Arrival in the Tobago Cays

As you enter the Northern Channel leading into the Tobago Cays, the cruising guides tell you to follow the range markers that will lead you in through the toughest part of the bay. Well, good luck finding these things! Their paint is severely faded, and unless the sun is well behind you, I don’t think you’ll see them. Neither Joy, who has eagle eyes, nor I, saw them until we were right up close. My advice is that you do your charting well ahead, look for the Baleine Rocks, the center of Mayreau, round the rocks, and follow the suggested course lines outlined in both the Doyle and Pavlidis guides. As long as you follow those routes, you’ll be fine, but your heart might race a little if wind is over 20 knots. Once in close you must use your eyes more than the charts as all the reefs and shallow water can easily be seen. The water is as clear as any we’ve ever seen.

Tobago Cays Range Marker
Tobago Cays Range Marker

The only negative aspects about the Tobago Cays are – they are extremely popular, they are very exposed, and the currents are extremely swift. We kept hoping for lighter winds, but we never saw less than 25 knots making it all but impossible for me to get Joy down into the dinghy. We tucked in close to the larger of the two cays, Petit Rameau, but our boat still weaved and swayed like a drunken sailor. The Tobago Cays are a national park and you are subject to a daily parks fee no matter where you anchor. Was it worth it? Sure, and we’ll visit again hopefully in calmer weather so we can anchor comfortably behind the reef and experience all these beautiful cays have to offer. 
Tobago Cays Reef Anchorage
Tobago Cays Reef Anchorage

Obtaining your national parks permit and paying the $15 fee take place all at the same time. The park rangers come right to your boat making it a very simple process.
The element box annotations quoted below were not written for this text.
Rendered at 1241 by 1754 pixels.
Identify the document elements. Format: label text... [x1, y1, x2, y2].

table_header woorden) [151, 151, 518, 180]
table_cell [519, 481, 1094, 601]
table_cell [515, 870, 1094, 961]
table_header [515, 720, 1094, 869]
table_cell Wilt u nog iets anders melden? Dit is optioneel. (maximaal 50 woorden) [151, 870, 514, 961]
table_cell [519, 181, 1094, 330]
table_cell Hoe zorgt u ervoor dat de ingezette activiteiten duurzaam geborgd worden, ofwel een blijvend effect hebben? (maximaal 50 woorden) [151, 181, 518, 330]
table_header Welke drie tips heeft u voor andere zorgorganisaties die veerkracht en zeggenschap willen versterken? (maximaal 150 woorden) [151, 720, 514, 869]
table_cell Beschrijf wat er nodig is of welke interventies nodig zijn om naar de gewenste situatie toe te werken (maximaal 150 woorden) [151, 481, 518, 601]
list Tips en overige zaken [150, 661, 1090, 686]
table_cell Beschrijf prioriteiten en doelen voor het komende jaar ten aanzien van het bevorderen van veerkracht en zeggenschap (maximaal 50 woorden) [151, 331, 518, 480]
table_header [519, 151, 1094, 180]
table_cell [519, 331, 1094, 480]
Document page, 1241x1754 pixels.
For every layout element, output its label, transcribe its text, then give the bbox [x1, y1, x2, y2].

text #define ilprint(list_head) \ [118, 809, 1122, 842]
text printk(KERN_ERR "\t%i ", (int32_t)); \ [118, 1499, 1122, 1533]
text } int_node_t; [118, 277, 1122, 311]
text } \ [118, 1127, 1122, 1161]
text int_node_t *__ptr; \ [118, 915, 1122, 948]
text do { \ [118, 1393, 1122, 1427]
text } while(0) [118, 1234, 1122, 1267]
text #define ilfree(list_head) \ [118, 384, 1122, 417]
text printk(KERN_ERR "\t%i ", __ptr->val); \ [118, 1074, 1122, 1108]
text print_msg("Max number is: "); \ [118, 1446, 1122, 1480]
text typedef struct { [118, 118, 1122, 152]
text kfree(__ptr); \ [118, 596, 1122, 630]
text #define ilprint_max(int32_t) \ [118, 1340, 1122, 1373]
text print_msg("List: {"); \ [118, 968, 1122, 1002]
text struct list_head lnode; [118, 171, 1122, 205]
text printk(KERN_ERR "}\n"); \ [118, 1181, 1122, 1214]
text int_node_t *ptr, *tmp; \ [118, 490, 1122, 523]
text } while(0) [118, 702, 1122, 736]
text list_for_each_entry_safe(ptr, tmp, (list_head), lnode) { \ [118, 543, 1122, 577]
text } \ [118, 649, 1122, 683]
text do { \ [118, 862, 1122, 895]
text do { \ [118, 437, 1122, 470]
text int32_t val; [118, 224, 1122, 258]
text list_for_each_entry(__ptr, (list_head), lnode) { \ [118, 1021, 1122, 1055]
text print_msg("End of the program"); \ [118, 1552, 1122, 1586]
Most boats anchored on the east side of the cays tucked in behind the reefs, but we felt better, given the weather conditions, anchored with no one in front of us. I’d guess there were upwards of 50 boats anchored, some charter boats, a few cats, lots of aluminum hulled boats from the French territories, and an occasional captained day charter. The day after we left, we heard news of a man who had somehow gone overboard during the night. He wasn’t discovered missing until the morning, at least four hours after his partner had last seen him. The park rangers and St Vincent Coast Patrol were called, but they didn’t arrive for another four hours. To our knowledge, the man was never found, a chilling encounter to hear over the VHF.
Heading for Union Island in the Distance
Heading for Union Island in the Distance

The southern passage to Union Island takes you through a tricky reef lined channel, and neither I nor any of the cruising guides would recommend this passage for most folks on a day like this.